>>

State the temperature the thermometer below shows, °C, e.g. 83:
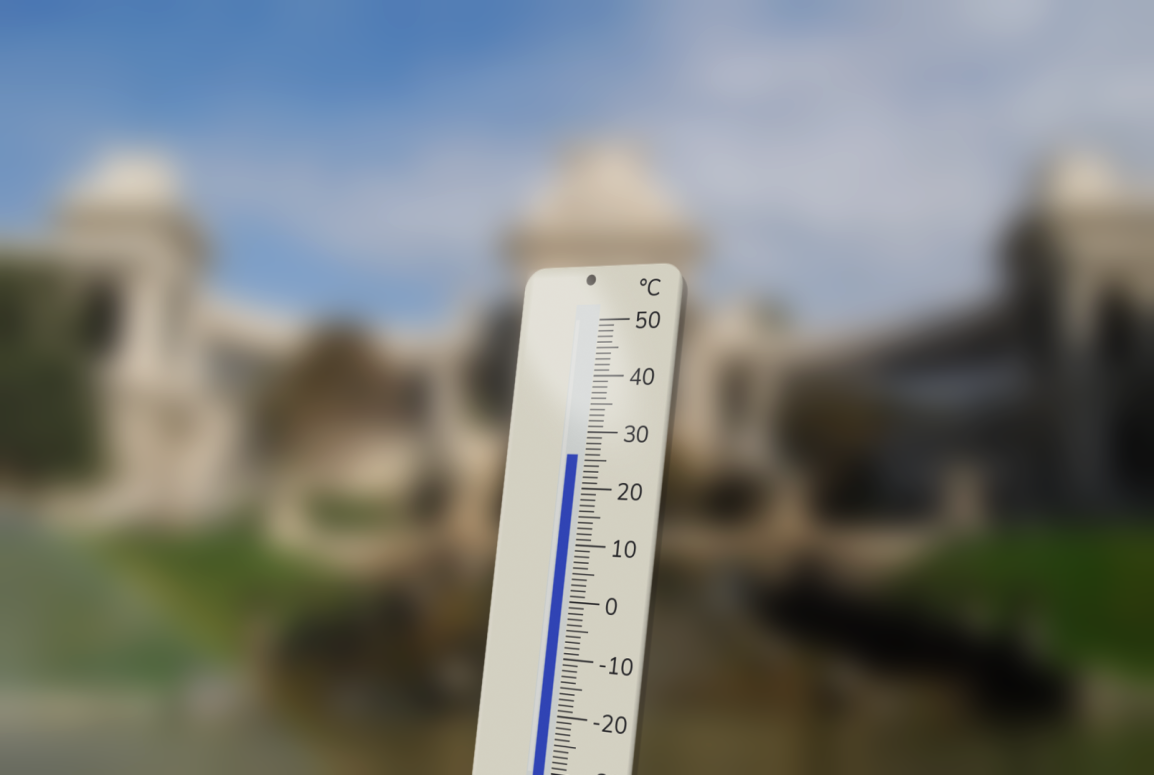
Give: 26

<<
>>

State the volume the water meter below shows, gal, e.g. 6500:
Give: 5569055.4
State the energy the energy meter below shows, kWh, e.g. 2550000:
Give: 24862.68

<<

Copy out, word for word, everything in the records from the line containing "State the energy" down to the line containing "Give: 24862.68", with both of those lines included.

Solution to the problem:
State the energy the energy meter below shows, kWh, e.g. 2550000:
Give: 24862.68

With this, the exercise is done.